With Input from Alessi, Students Put a Modern Spin on the Standing Desk
Design students from the University of Pennsylvania traveled to Italy in January to present their winning prototype, Kabu, to Alessi President Alberto Alessi.
Three University of Pennsylvania design students recently traveled to Alessi’s factory in Italy to present their prototype for a new standing desk that they developed over a semester-long course, incorporating feedback that they received from an Alessi review panel along the way.
A computerized rendering of Kabu, a standing desk prototype designed by three University of Pennsylvania design students with input from a panel of Alessi employees.
The winning prototype, dubbed Kabu, was designed by Alex Chin, Tom MacDonald, and Shai Gerner. The three presented their design to Alberto Alessi, the company’s president and a grandson of its founder, at the company’s factory in January.
An early hand-drawn sketch of what would become the Kabu standing desk.
The workshop was conceived and taught by Jordan Goldstein, a principal and managing director of Gensler, the architecture, design, and planning firm. He began with a question: What would a next-generation standing desk look like if it were made by Alessi?

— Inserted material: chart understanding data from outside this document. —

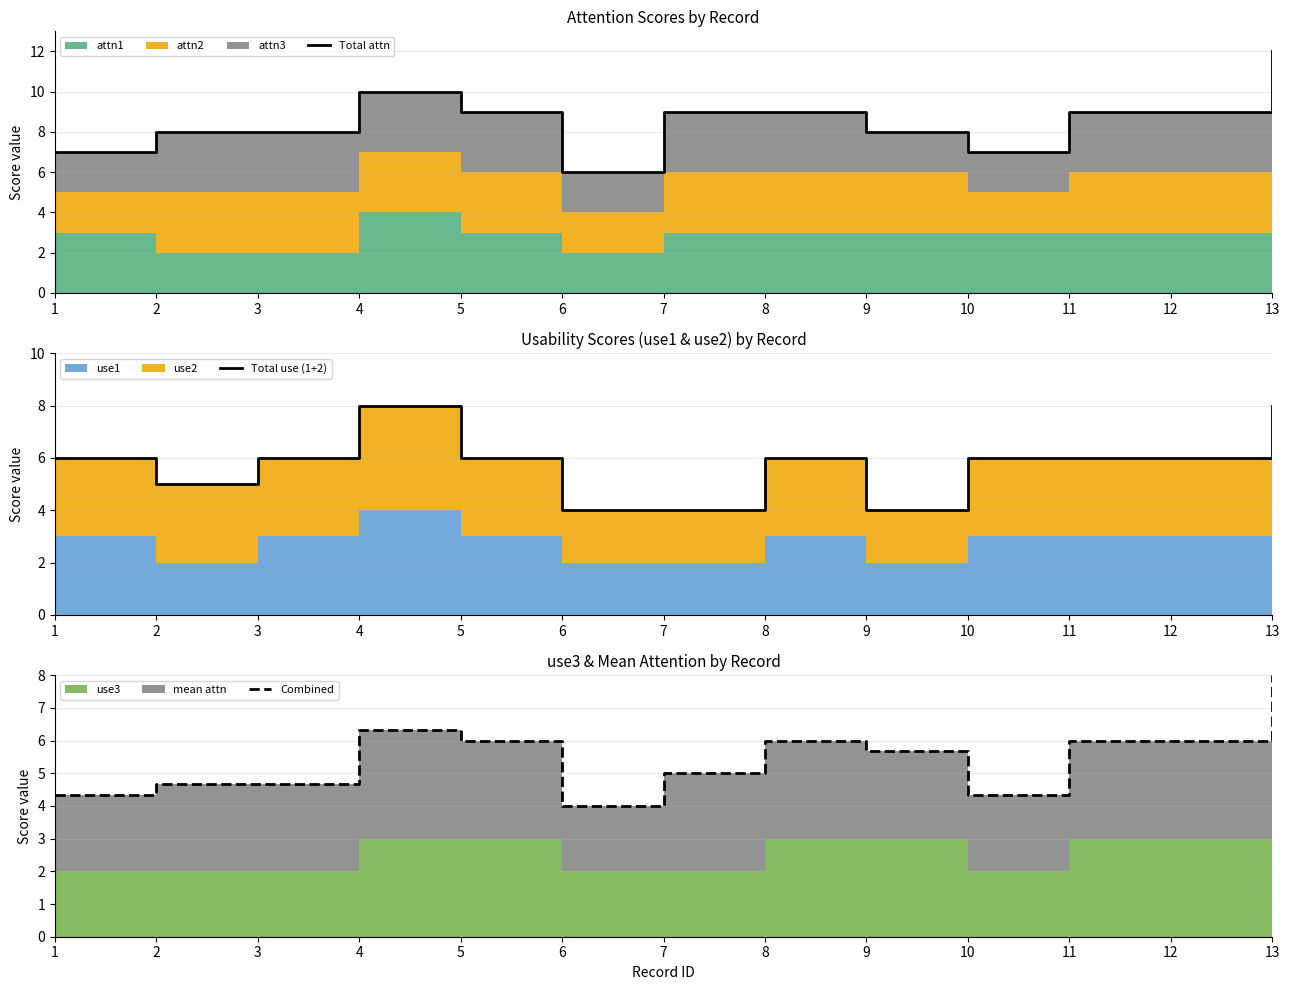

What is the value of the Total attn point at the 7th from the left?

9.0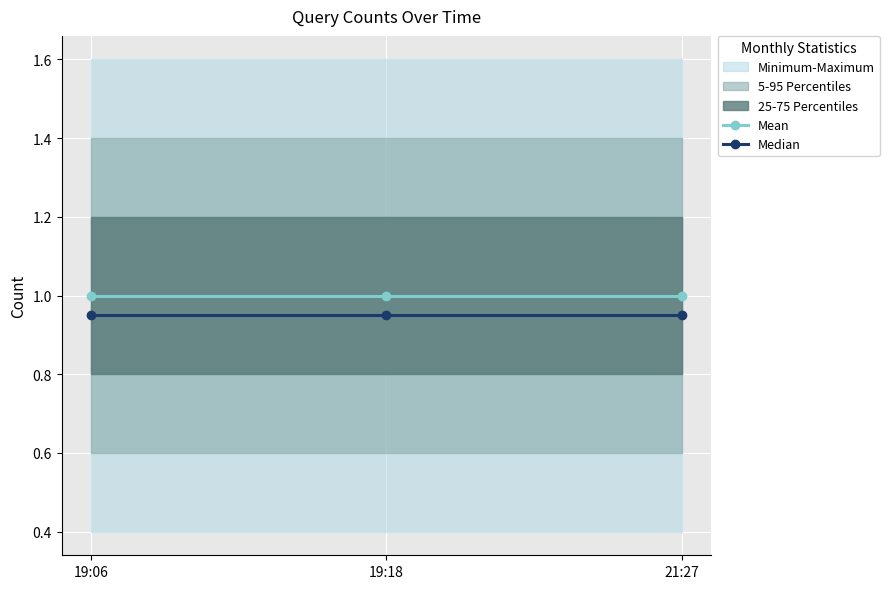

Rank the series at 19:06 from highest to lowest value.

Mean, Median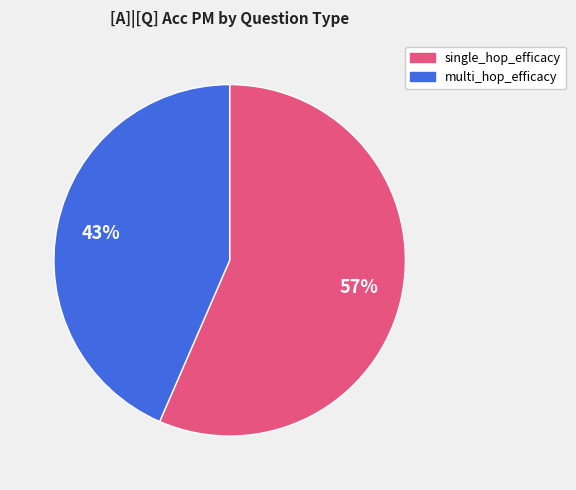

Does any single category account for the majority?

Yes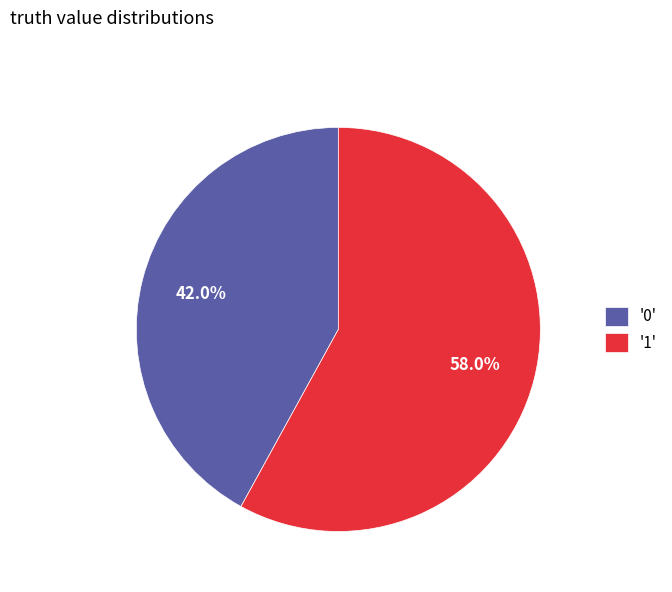

Between '1' and '0', which is larger?

'1'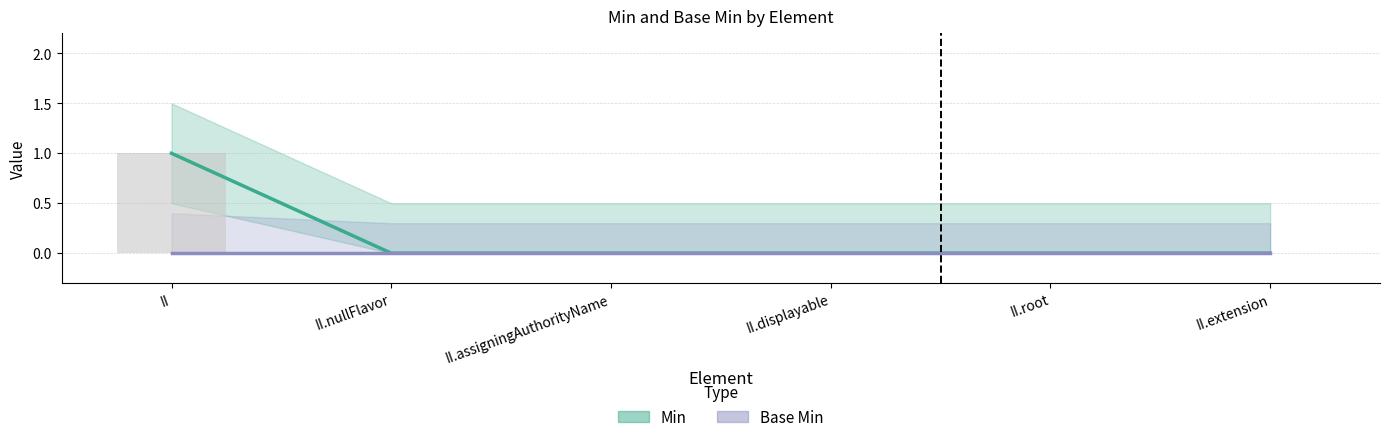

How many groups of bars are there?

6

The lectures explored a range of related questions, including how new materials and fabrication methods influence the evolution of product design, and how ergonomic issues and sustainability concerns inform the process.
Some of the materials that were used to build the model.
The students shared their design concepts and prototypes with members of a review panel composed of employees of Alessi, which has organized similar student workshops at the Ecole Cantonale d'Art de Lausanne in Switzerland and the Cranbrook Academy of Art in Michigan.
The Kabu in model form.
"Over the last year, I’ve had the pleasure of working with Alessi to study the workplace accessory market," Goldstein says. "We recognized a mutual interest in a few workplace product typologies that would benefit from some blue-ocean thinking, and my classroom at the University of Pennsylvania seemed like a great laboratory to experiment.
Tom MacDonald poses with the full-scale prototype of the Kabu, which he designed with his fellow students Alex Chin and Shai Gerner.
"Alessi isn’t known for its workplace furniture," he adds, "but their fresh thinking, craftsmanship, and attention to detail make them an ideal partner to tackle a product category that is clearly in need of innovation."
Alberto Alessi of Alessi, far left, and Jordan Goldstein of Gensler, fourth from right, with students and Alessi employees at the company's factory in Italy last month.
Paolo Cravedi, managing director of Alessi USA, said the company gets a lot out of working with students.
"We believe in the fresh perspective that young designers can bring to product design, especially in consideration of their different cultural backgrounds and their different curricular experiences," he says. "And many of these workshops have been behind quite successful and meaningful product introductions."